- VCD cover
- Directed by: Aravind Kaushik
- Produced by: Chandrachari C Ramaswamy K Rajashekar C D N Nagendra Jois
- Starring: Anish Tejeshwar Meghana Gaonkar Rakshit Shetty
- Cinematography: Ashok Kashyap
- Music by: Arjun Janya
- Production company: Sri Lakshmi Sai Bhairaveshwara Films
- Release date: 23 July 2010;
- Running time: 133 minutes
- Country: India
- Language: Kannada

= Nam Areal Ond Dina =

2010 film

Nam Areal Ond Dina is a 2010 Indian Kannada-language romantic drama film directed by Aravind Kaushik and starring Anish Tejeshwar, Meghana Gaonkar, and Rakshit Shetty. The film began production in 2008 and released two years later. This film marked the acting debut of Gaonkar and Shetty and the directorial debut of Aravind Kaushik. This film was supposed to be the debut film of Tejeshwar, but Police Quarters ended up releasing first. Mandya Ramesh, Kuri Prathap, and Ravi Teja were cast in supporting roles and a song pictured on Ramesh was included in the film.
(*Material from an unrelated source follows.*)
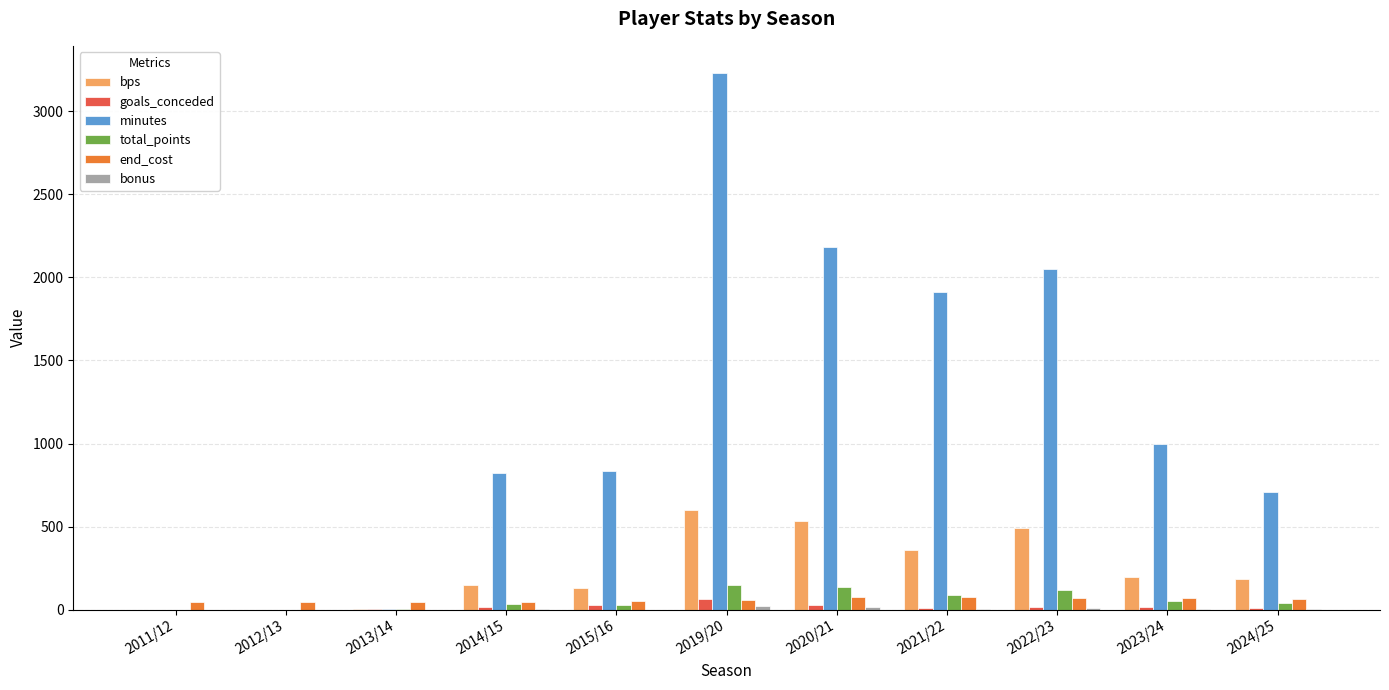

What is the sum of all minutes values?

12743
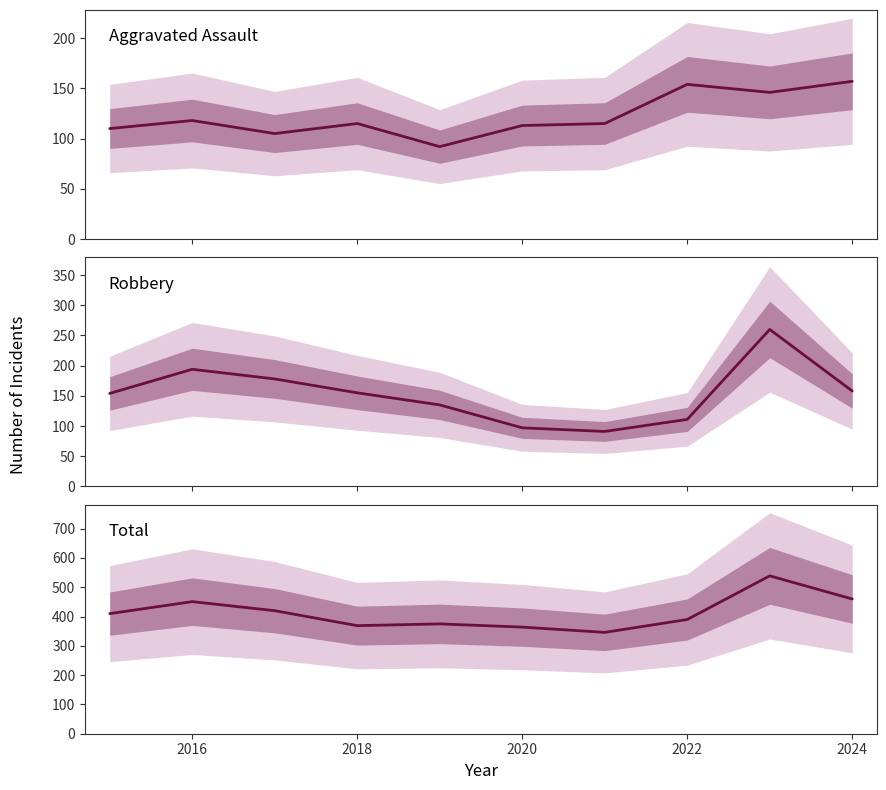

List the series in order of their peak value, highest first.

Total, Robbery, Aggravated Assault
Gaonkar, Shetty, and Janya collaborated with Kaushik for his second film Tuglak (2012). An unreleased sequel titled Namma Arealli Innondu Dina began production in 2012.

== Plot ==
The film is about a man, Chinna, who has no major goal in his life, runs after a girl named Chinnu. When she wants him to make Rs. 5000 a month, he manages to get the money illegally. Chinna faces more problems after he learns about Chinnu's other love interest, Aravind.

== Cast ==
- Anish Tejeshwar as Chinna
- Meghana Gaonkar as Chinnu
- Rakshit Shetty as Aravind
- Mandya Ramesh
- Kuri Prathap

== Soundtrack ==
The songs are composed by Arjun Janya. Regarding the songs, a critic from Rediff wrote that "While Nenapu is a melodious composition, the other songs -- by Arjun -- are just okay. Some of them could have been done away with".

| No. | Title | Lyrics | Singer(s) | Length |
|---|---|---|---|---|
| 1. | "Manmathana" | Arvind Kaushik | Priya Prakash | 5:00 |
| 2. | "Thalenovu" | Arvind Kaushik | Hemanth Kumar, Harsha, Arjun Janya | 5:35 |
| 3. | "Nenape" | K. Kalyan | Karthik | 5:38 |
| 4. | "Nam Areal (Bit)" |  | Arjun Janya | 1:33 |
| 5. | "Jamaise" | Arvind Kaushik, Manjunath Bagade | Ranjith, Chaitra H. G. | 4:34 |
| 6. | "Kanyamani" | Arvind Kaushik | Mukesh, Ramadevi, Vijay, Divya | 4:35 |
| 7. | "Kaapaadiko" | Arvind Kaushik, Manjunath Bagade | Karthik, Shamitha Malnad | 5:39 |
| Total length: |  |  |  | 32:34 |

== Reception ==

A critic from the Bangalore Mirror noted that "The director’s non-linear narration turns out to be the biggest asset of the film". A critic from Rediff gave the film a rating of three out of five stars and stated that "Colloquial dialogues by Arvind is another strong point. But the film could have had a better screenplay".